DISCOS
Jaks
Here Lies the Body of Jaks
· 06 Jul 2005 · 08:00 ·
Jaks
Here Lies the Body of Jaks
2005
Three One G


Sítios oficiais:
- Three One G
Jaks
Here Lies the Body of Jaks
2005
Three One G


Sítios oficiais:
- Three One G
Marsellus Wallace tratou de tranquilizar Jules Winnfield ao garantir-lhe que Mr. Wolf não tardaria a chegar. E assim foi. Nove minutos e trinta e sete segundos depois, lá estava o Wolf pronto a ditar as ordens que permitissem “disfarçar” o interior do carro pintado a vermelho sangue. No capítulo que encerra Pulp Fiction, Mr, Wolf entra em cena para instalar uma falsa sensação de alívio, que, ao ser quebrada, duplica o impacto da sequência confrontante que se lhe sucede. Steve Albini, o maníaco produtor que nunca admitiu sê-lo, age de forma inversa à de Mr. Wolf: espalha pelos discos que produz toda a mioleira, secreções e líquidos suspeitos que a sua perversidade suporta. Albini alcançou notoriedade essencialmente por ser o anti-herói que trata o som através da via escatológica. In Utero representava afinal a fuga de um songwriter aos hábitos doentios das entranhas através da celebração da natalidade. Justaposto aos Nirvana, Albini era simultaneamente a doença e a cura. Here Lies the Body of Jaks revisita o ralo por onde escorreu o sangue de uma Hollywood canibal que os Jaks e Steve Albini percorrem num roteiro de ódio e obsessão.

Os estômagos que se aguentem. A compilação na marquesa abarca todo o material gravado pelos Jaks em estúdio entre 1993 e 1995. Ou seja, um álbum e dois 7 polegadas (sendo que uma dessas adições acessórias é produzida por Jeff Benington em vez de Albini). Ainda que o formato compacto sacrifique o grafismo inconfundível dos lançamentos originais, por uma módica quantia torna-se possível transportar no bolso a discografia completa dos Jaks e esclarecedora amostra desse furacão humano em permanente menstruação que dá pelo nome de Katrina Ford. A vocalista que foi convidada pelos TV on the Radio a participar em “Staring at the Sun” (incluída no revelador Desperate Youth, Blood Thirsty Babies) conta com um passado vociferante ao comando dos meteóricos Jaks. Diz quem teve a oportunidade de assistir aos seus concertos, que bastavam escassos minutos a Katrina para fazer de um concerto dos Jaks uma tragédia capaz de satisfazer os estranhos prazeres a quem percorre as auto-estradas como um safari de morbidez.

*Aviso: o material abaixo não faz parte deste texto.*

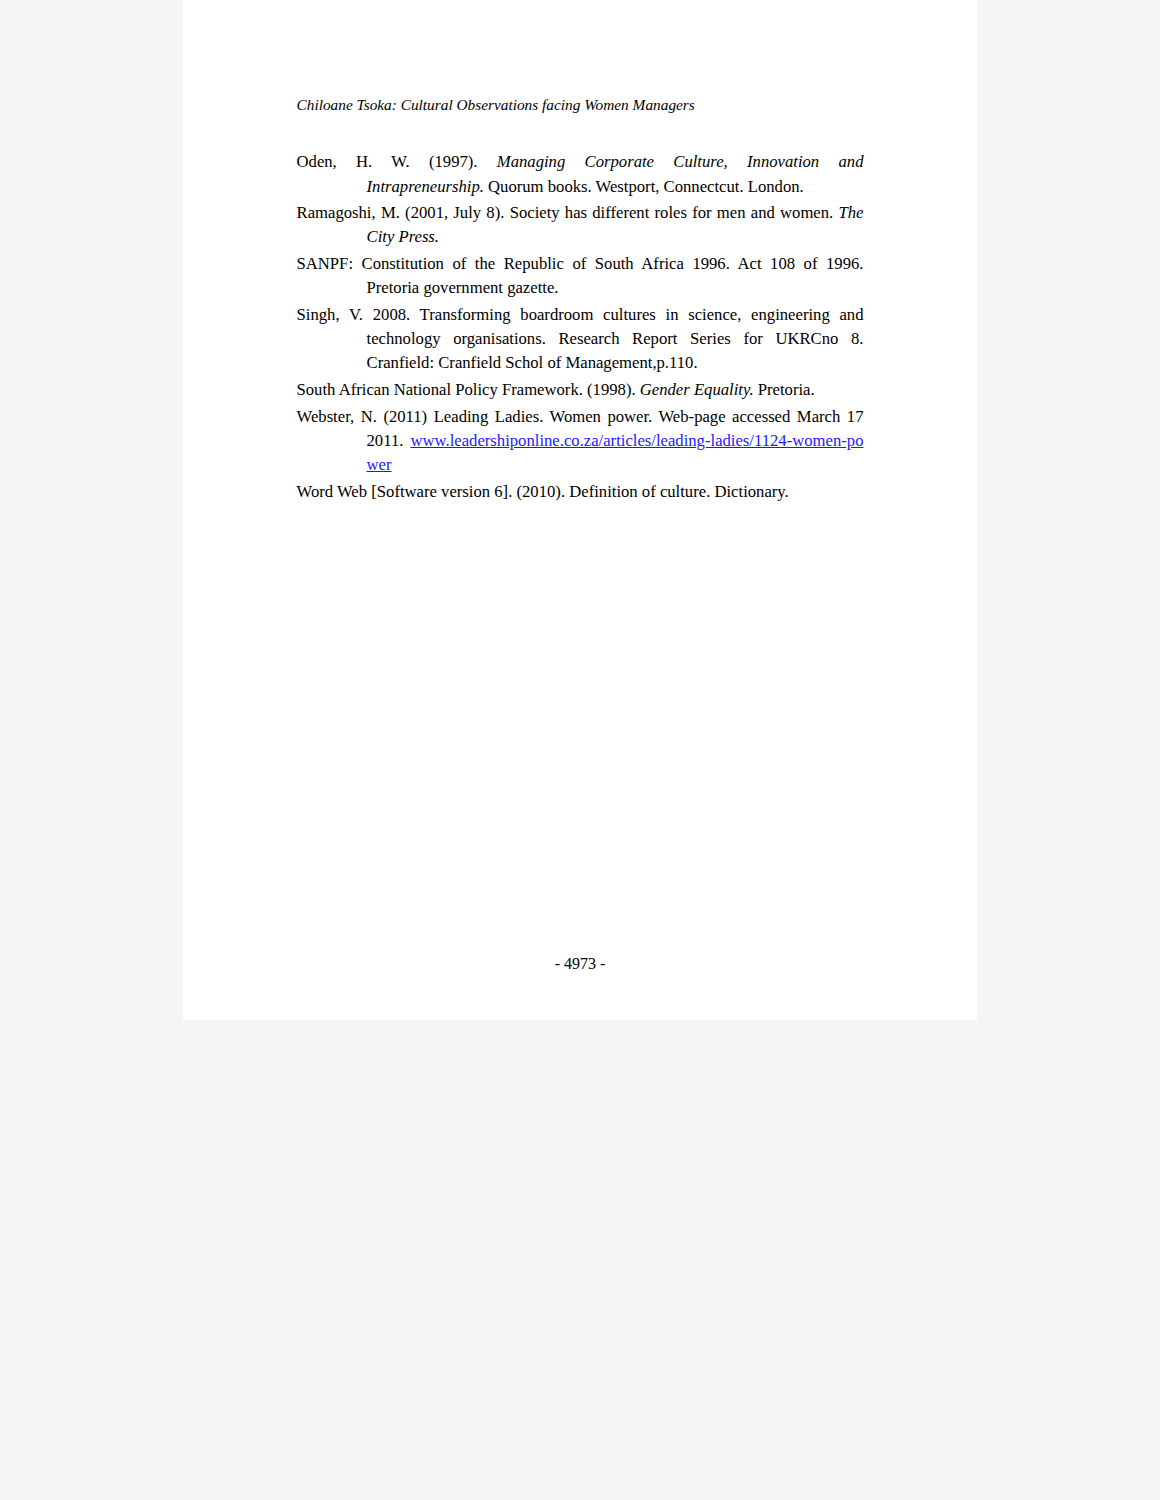Chiloane Tsoka: Cultural Observations facing Women Managers
Oden, H. W. (1997). Managing Corporate Culture, Innovation and Intrapreneurship. Quorum books. Westport, Connectcut. London.
Ramagoshi, M. (2001, July 8). Society has different roles for men and women. The City Press.
SANPF: Constitution of the Republic of South Africa 1996. Act 108 of 1996. Pretoria government gazette.
Singh, V. 2008. Transforming boardroom cultures in science, engineering and technology organisations. Research Report Series for UKRCno 8. Cranfield: Cranfield Schol of Management,p.110.
South African National Policy Framework. (1998). Gender Equality. Pretoria.
Webster, N. (2011) Leading Ladies. Women power. Web-page accessed March 17 2011. www.leadershiponline.co.za/articles/leading-ladies/1124-women-power
Word Web [Software version 6]. (2010). Definition of culture. Dictionary.
- 4973 -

A máfia sanguinária de Chicago uniu-se para fazer o enterro ao oco sonho californiano. A servir de base e principal pretexto à compilação, o psicótico álbum Hollywood Blood Capsules tem um carácter perigosamente contagioso, capaz de provocar insónias entre as famílias felizes dos subúrbios. Quando indefinida, a ameaça torna-se mais medonha, e não é fácil adivinhar o sexo ao grunhido “megafonizado” que brota do vulcão Katrina Ford, assim como é logicamente improvável adivinhar a direcção às músicas dos Jaks. Em apenas onze músicas e nem sequer trinta minutos, Hollywood Blood Capsules ousa equacionar à volta de meia centena de andamentos sem nunca empinar um nariz progressivo. Os ouvidos, habituados a estruturas pré-formatadas, perdem-se ao não encontrar refrães que lhes sirvam de orientação. Entre os cacos e após familiarização com a imundice, é possível encontrar “riffs” venenosos, a valsa cadavérica de “Spider” e o surf-rock de Dick Dale feito marcha do desencanto. Todos eles servem de souvenir à memória que a todo o custo procura livrar-se do que acabou de assimilar.

A partir de uma leitura arqueológica centrada nas entrelinhas da lápide que serve de suporte a Here Lies the Body of Jaks, é possível vislumbrar segredos que morrem entre quatros paredes de motéis baratos, os efeitos a longo prazo de Fritz, o Gato e o ensurdecedor fôlego do underground norte-americano que, mais ou menos efervescente, lá permanece como um osso duro de roer. Os Jaks pertencem a um tempo - anterior à moda dos remakes de filmes de terror asiáticos - em que o medo salpicava ácido. Pois se o seminal Complete Discography dos Minor Threat salvou a vida a muita gente, este Here Lies the Body of Jaks permite quem por ele se apaixona a um sarcasmo gradual perante o destino comum a toda a espécie. Bring Out the Gimp. Bring Out the Dead.